Interactive Investor

A share price drop and plenty of goodwill: time to buy?

14th December 2022 08:32

Rodney Hobson from interactive investor

One of the world’s biggest companies is expanding its global operations further, but there is significant risk. Overseas investing expert Rodney Hobson explains why and gives his opinion.

One has to feel a sneaking admiration for any company setting up new production facilities in Ukraine, but it does look remarkably foolhardy given the Russian invasion. Swiss food giant Nestle SA (SIX:NESN) has just announced that it is investing – or should that be risking – CHF40 million in just such a move.

Nestle plans a new factory and production network that will employ 1,500 people producing and distributing noodles in and from Smolyhiv in the western part of Ukraine. The network will supply other European countries as well as Ukraine.

The decision flies in the face of moves by other foreign companies to scale back or even close facilities that could be bombed any minute or lose power supplies as Russia, having failed to take Ukraine by force, wages economic warfare.

Yet the Swiss firm, the largest food and beverage manufacturer in the world, is adding to its existing factory at Torchyn to turn the Volyn region into a European regional hub.

It is a daring move that could bring a great deal of goodwill and a strong foothold in a country that offers tremendous opportunities if it can clear out the Russian invaders, but it could be an expensive mistake if, as seems likely at this stage, the conflict in the eastern part of Ukraine turns into a long war of attrition.

But then Nestle, whose brands include Nescafe coffee, Kitkat chocolate, Purina pet food and Maggi soups as well as noodles, is more than willing to splash out. Last month it committed to a $1.8 billion investment over the next 10 years in Saudi Arabia where it already has seven mineral water factories employing 5,000 people.

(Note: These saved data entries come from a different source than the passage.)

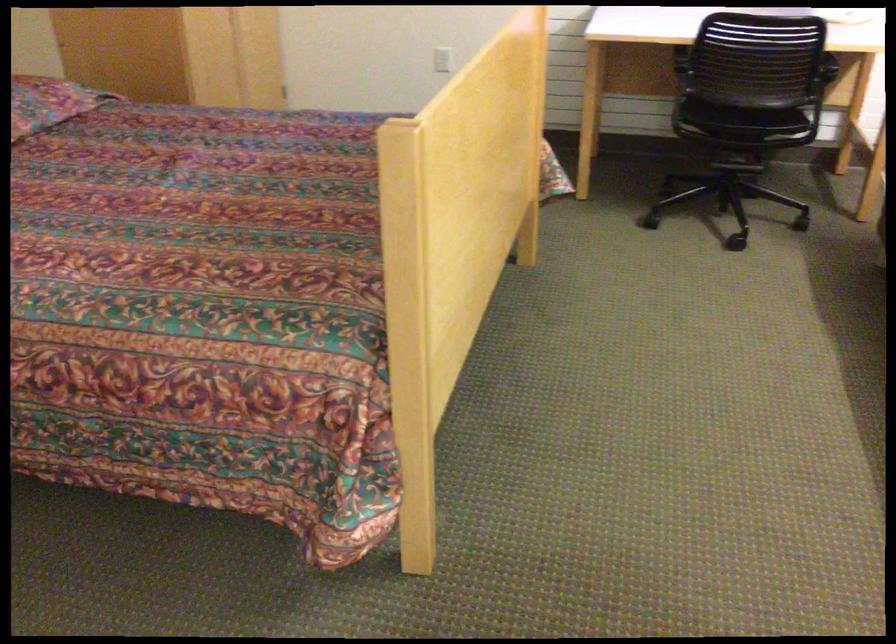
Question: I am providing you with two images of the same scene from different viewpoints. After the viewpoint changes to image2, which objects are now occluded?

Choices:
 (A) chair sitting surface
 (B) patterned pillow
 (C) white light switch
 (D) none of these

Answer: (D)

A new factory will open in 2025 to produce infant nutrition products and ready-to-drink coffee for the Saudi, Middle East and North African markets.

Notwithstanding Saudi Arabia’s dubious human rights record, Nestle stands to gain another wedge of goodwill in a kingdom that is trying to attract more foreign investments in alternatives to the oil that has been its mainstay.

However, it is further away, in North America, where life is looking more rosy for Nestle. Sales were up 11% there in the nine months to September, helping global sales rise 9.2% to CHF63.3 billion. Acquisitions added 1.2% to sales growth. Organic growth picked up in the third quarter to 9.3% from around 8% earlier in the year, making Nestle’s forecast of about 8% for the full year look decidedly cautious despite being an upgrade from the previous forecast of 5%.

The group was able to pass on price increases of 7.5% to offset increased costs, a better outcome than for most food companies in these difficult inflationary times, so it sticks to its expectation of operating profit margins at 17%. Underlying earnings per share for the full year are set to increase, although Nestle has not said by how much.

First-half results were affected by one-off charges including asset writedowns that took 11% off net profits. The second half should show a better bottom line.

Source:  interactive investor. Past performance is not a guide to future performance.

Nestle shares had a good run in 2021, reaching a peak of CHF127 in mid-December but they have rather come off the boil since, sliding back to CHF109.50 currently. The price/earnings ratio is a little on the high side but not too demanding at 18.8 and the yield is a decent if unexciting 2.6%.

Analysts are mixed in their attitude to Nestle, with some reducing their buy recommendations to hold, but there does seem to be a general agreement that CHF120 is a fair target.

Hobson’s choice: I recommended Nestle in March at CHF113 though I did warn that the slide could have further to run, as turned out to be the case. However, I stick to my buy stance and the shares are more attractive at the lower price.

Rodney Hobson is a freelance contributor and not a direct employee of interactive investor.